- WORK REQUIRED -
Rewrite everything from the line containing "Gemiddeld 430 euro" down to the line containing "Die optie is enkel beschikbaar voo", putting "EUR" wherever "euro" appears and leaving all else unchanged.

[Stored dataset items]
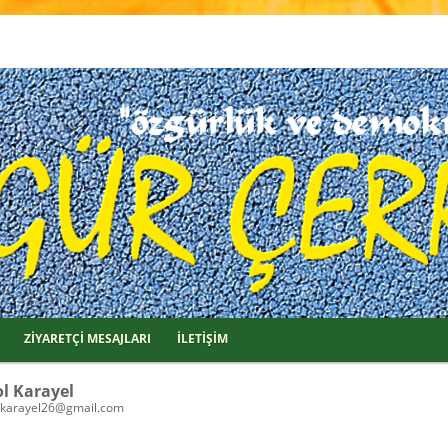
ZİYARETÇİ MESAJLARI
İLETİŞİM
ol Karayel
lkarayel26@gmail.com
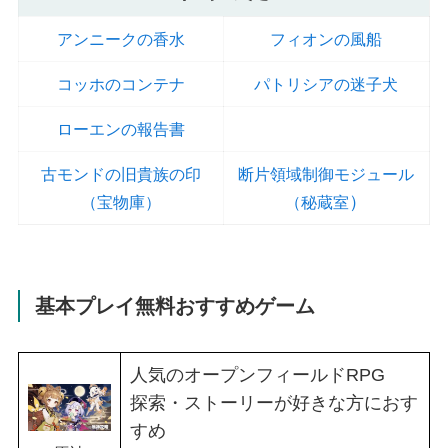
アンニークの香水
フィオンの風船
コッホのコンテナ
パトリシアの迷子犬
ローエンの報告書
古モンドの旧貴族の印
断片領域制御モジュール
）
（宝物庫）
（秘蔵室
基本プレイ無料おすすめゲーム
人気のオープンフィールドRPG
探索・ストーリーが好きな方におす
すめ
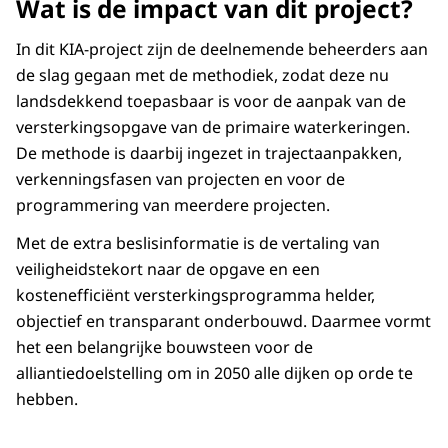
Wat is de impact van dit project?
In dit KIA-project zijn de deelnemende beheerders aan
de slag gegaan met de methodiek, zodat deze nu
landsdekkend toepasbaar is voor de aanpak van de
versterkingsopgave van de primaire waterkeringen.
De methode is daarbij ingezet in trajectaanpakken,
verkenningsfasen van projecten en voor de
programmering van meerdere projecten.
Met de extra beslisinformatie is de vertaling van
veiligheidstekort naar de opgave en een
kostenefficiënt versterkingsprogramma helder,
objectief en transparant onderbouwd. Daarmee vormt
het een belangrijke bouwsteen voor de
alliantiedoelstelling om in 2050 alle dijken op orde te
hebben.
...
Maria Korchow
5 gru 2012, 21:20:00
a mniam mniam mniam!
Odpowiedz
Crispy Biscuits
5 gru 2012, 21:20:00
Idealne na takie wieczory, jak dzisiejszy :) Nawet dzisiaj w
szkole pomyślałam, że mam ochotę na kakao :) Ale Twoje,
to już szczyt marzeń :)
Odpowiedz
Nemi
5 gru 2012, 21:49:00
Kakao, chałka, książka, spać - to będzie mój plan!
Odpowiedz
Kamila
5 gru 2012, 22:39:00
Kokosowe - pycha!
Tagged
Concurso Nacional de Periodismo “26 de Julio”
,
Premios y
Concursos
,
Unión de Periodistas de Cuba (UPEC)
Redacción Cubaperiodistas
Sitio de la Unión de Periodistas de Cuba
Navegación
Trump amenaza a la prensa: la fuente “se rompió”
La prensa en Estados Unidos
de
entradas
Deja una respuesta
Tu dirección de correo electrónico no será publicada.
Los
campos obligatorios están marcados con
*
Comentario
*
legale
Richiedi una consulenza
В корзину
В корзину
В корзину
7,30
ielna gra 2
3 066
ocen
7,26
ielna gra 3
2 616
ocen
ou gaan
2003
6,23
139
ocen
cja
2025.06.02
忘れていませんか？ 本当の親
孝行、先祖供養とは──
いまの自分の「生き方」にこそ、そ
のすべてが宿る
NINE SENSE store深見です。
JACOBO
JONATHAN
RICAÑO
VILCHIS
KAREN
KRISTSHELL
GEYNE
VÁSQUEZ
---
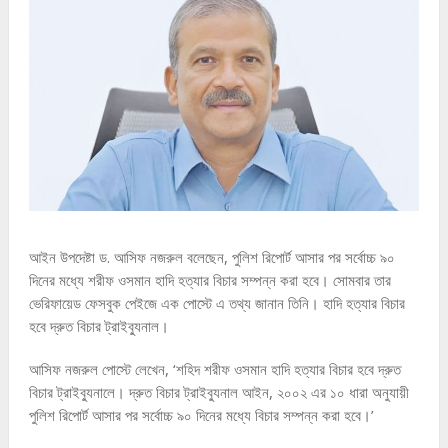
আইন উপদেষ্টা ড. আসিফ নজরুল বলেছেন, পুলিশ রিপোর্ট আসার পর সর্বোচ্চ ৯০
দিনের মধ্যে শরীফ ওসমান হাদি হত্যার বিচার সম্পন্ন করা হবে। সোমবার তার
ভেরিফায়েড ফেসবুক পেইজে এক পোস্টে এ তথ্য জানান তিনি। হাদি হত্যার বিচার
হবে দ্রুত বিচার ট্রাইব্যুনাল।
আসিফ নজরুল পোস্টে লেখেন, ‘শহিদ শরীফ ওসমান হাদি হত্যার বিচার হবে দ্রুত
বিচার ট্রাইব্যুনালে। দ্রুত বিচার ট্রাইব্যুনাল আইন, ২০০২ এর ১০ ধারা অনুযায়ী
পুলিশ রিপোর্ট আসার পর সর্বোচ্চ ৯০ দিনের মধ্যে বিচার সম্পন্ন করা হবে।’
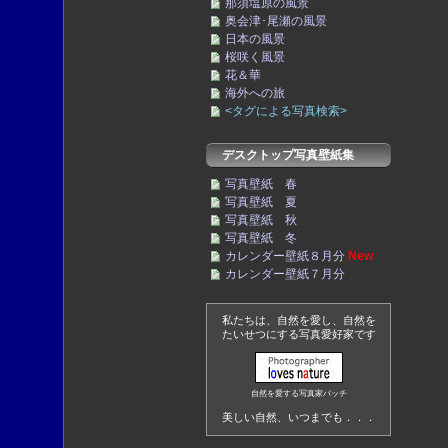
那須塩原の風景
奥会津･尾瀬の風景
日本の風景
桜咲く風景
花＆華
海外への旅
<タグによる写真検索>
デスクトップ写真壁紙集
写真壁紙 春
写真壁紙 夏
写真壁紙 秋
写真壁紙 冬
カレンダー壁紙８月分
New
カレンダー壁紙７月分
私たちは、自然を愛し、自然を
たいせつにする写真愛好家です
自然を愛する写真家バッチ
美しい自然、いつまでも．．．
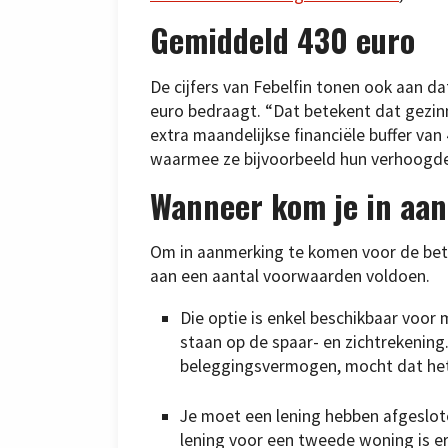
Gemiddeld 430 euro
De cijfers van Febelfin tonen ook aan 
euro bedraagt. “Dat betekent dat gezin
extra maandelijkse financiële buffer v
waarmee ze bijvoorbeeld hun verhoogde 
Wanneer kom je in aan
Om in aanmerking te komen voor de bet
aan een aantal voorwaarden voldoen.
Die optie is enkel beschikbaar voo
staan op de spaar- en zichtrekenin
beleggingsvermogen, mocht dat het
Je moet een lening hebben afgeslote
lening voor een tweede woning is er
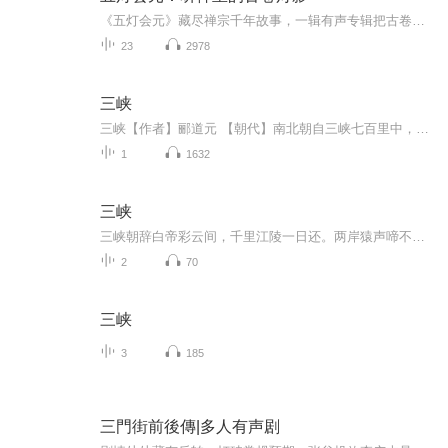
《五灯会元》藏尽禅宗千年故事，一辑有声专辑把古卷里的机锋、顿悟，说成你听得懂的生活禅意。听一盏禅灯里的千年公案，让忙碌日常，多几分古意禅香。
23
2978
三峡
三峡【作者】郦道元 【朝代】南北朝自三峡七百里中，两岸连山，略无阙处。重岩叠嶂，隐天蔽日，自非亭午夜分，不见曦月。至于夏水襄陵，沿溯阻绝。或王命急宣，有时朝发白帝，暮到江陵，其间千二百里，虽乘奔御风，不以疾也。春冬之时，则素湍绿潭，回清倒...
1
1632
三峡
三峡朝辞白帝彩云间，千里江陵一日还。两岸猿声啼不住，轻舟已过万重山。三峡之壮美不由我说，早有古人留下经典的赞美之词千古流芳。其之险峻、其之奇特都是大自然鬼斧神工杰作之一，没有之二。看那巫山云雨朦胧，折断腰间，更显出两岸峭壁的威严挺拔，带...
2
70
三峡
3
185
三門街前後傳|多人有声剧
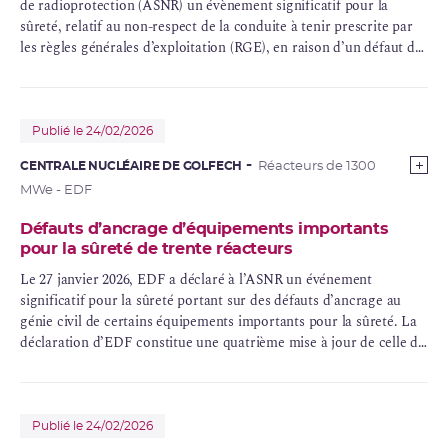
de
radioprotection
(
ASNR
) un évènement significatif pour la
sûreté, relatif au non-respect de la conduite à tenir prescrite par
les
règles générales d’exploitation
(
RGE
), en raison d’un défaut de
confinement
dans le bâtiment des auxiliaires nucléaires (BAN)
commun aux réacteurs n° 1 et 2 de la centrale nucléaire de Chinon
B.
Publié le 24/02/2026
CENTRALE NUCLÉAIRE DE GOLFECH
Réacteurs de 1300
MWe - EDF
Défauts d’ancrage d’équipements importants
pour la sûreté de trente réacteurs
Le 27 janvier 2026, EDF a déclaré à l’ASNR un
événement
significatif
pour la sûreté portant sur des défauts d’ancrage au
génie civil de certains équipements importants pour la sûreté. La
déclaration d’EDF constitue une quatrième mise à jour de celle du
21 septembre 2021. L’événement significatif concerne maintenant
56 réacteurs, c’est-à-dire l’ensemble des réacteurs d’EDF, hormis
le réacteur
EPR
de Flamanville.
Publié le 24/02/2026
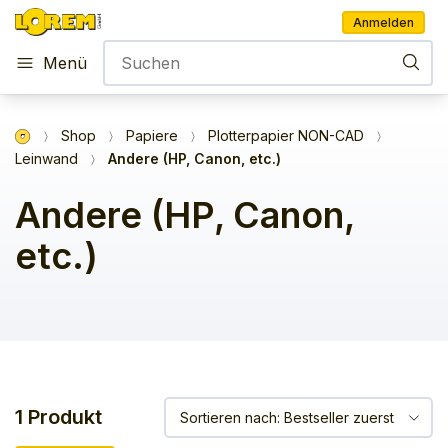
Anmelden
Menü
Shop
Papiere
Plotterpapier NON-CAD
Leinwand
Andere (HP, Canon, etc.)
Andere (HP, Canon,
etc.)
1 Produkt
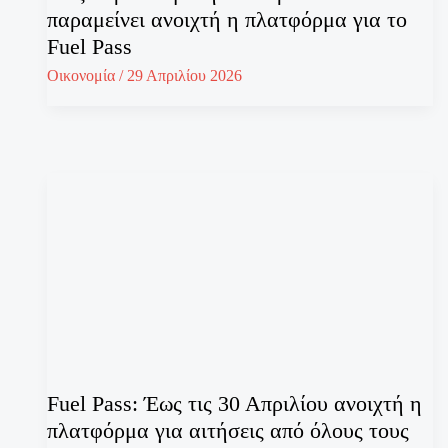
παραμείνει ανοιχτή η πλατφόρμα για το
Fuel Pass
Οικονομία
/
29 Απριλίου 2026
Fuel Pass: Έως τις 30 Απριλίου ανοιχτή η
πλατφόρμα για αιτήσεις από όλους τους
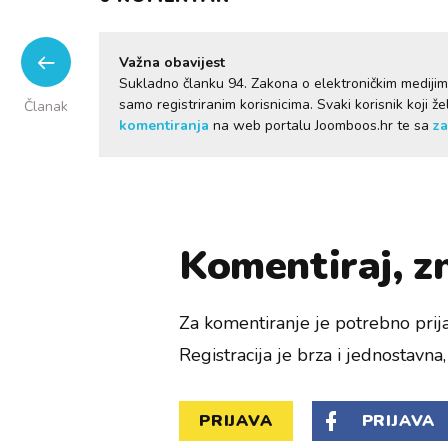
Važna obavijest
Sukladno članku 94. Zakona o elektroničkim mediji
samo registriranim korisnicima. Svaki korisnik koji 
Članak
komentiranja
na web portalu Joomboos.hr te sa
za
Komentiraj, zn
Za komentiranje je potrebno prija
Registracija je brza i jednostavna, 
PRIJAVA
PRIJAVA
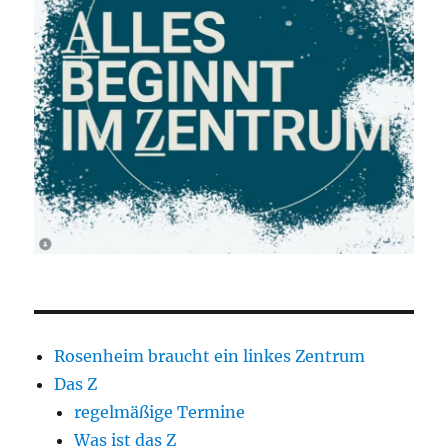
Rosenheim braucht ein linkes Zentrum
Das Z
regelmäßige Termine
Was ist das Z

- EXERCISE RESULT -
Gemiddeld 430 EUR
De cijfers van Febelfin tonen ook aan 
EUR bedraagt. “Dat betekent dat gezin
extra maandelijkse financiële buffer v
waarmee ze bijvoorbeeld hun verhoogde 
Wanneer kom je in aan
Om in aanmerking te komen voor de bet
aan een aantal voorwaarden voldoen.
Die optie is enkel beschikbaar voo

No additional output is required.